| Title Page Previous Next Contents | Part 1. A Day of Disaster >Environmental health gaps |
Yet
environmental health didn’t get the respect, and resources, it needed, Leighton
feels. Many other officials agree that the environmental health implications of
the disasters weren’t accorded enough attention at the time.
As the EPA Inspector General’s
report concluded, the crucial role for environmental and health expertise was
deliberately removed, as the White House downplayed any perception of a health
crisis.
Before that, however, EPA
concluded in its first “Lessons Learned” report, that the agency was hamstrung
by the perception that it wasn’t a public health agency. “Many federal, state
and local entities, however, failed to sufficiently recognize and understand
EPA’s role, mission and capability as part of an emergency response with
environmental and human health consequences,” the report stated.
At the World Trade Center,
according to this report, New York City directed the response, and EPA was
responsible for the health and safety of site workers. Many non-EPA responders
did not recognize EPA’s authority in decisions involved protective equipment.”
And at the Pentagon, the FBI excluded EPA’s On-Scene Coordinators from being
fully brought into the emergency response.
Perhaps that is a symptom of an
uneasiness between public health and environmental professionals and the
military. (27) Dr. Patrick Meehan, Director,
Division of Emergency and Environmental Health Services at the National Center
for Environmental Health at CDC, says that working with enforcement agencies
like the FBI, as it did during the anthrax incidents, was a new experience for
many in the public health establishment.
“One
of the lessons learned from the World Trade Center,” Meehan told NEHA, “is that
local Health departments need a lot more robust capability, to provide trusted
health based interpretations of hazards to the public.” Although the New York
city Health department took many responsibilities upon itself – everything from
managing traditional public health to tackling occupational health with
respirators – “the dilemma,” says Meehan, “was enforcement.”
All
this may have led to a vacuum in environmental health leadership. Not everyone
blames EPA or the city exclusively.
“I
wish that the public health leadership had stepped up and added some health
perspective during the first few months, when there was so much uncertainty
about the dangers in the dust,” says Dr. Steven Markowitz, a professor of
Community Health and Social Medicine at the City University of New York Medical
School, in Flushing, N.Y. “It should not have just been left to the
environmental experts to communicate the need for precautions.”

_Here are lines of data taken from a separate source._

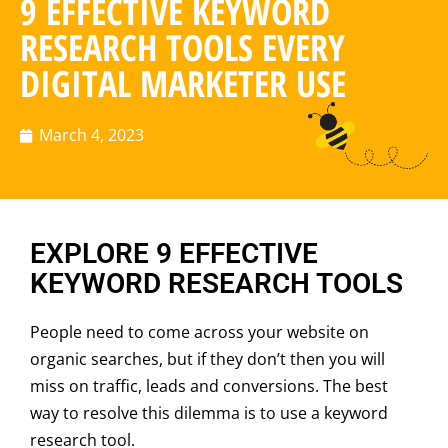
9 EFFECTIVE KEYWORD
RESEARCH TOOLS EVERY
DIGITAL MARKETER USE
March 4, 2023
EXPLORE 9 EFFECTIVE
KEYWORD RESEARCH TOOLS
People need to come across your website on
organic searches, but if they don’t then you will
miss on traffic, leads and conversions. The best
way to resolve this dilemma is to use a keyword
research tool.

Markowitz helped fill that vacuum by providing free respiratory
screenings to more than 400 undocumented immigrant workers at Ground Zero who
were not otherwise being checked by local unions or other agencies. The
physician and epidemiologist,
joined with the New York Committee for Occupational Safety and Health (NYCOSH)
and the Latin American Workers Project to give out free respiratory screenings,
with an $80,000 grant from the United Way's September 11th Fund.
Officials
of the fund were looking for causes to support, so getting the money was not
difficult. Money was used to rent a van that was already equipped to perform
occupational screenings and hire a staff of seven.
The
difficulty was trying to reach the largely immigrant workers, thousands of whom
did piece work for the big office building companies, cleaning near Ground
Zero, but lacked health insurance or even access to a doctor.
Markowitz supervised the medical monitoring van near Ground Zero
for two months, from January through March 2002, offering free health exams,
which included breath tests, collection of urine and blood and interviews about
their work history. Workers told the medical workers that they were given mops
and rags and told to remove inches of dust coating floors, walls and furniture
in office buildings.
"Few
of these people we saw were given respirators or taught how to use them,"
Markowitz says.” In fact, some workers cleaning dusty offices were even told
not to wear their own respirators for fear that this might deter them from
taking these jobs, he says. Many of these cleaners proved to have symptoms four
to six weeks after they stopped working, says Markowitz.
“Someone in the public health leadership
should have said, ‘let’s err on the side of caution.’”
It’s
understandable, Markowitz says, that the firefighters were overcome by grief
and might have been less inclined to comply with the need to wear their
respirators, but there should have been some third party agency or official
looking at preventable errors in those workers, in residents, and among anyone
who came in touch with the dust.
“Given
the health risks here, someone in the public health leadership should have
said, ‘let’s err on the side of caution,’” he adds.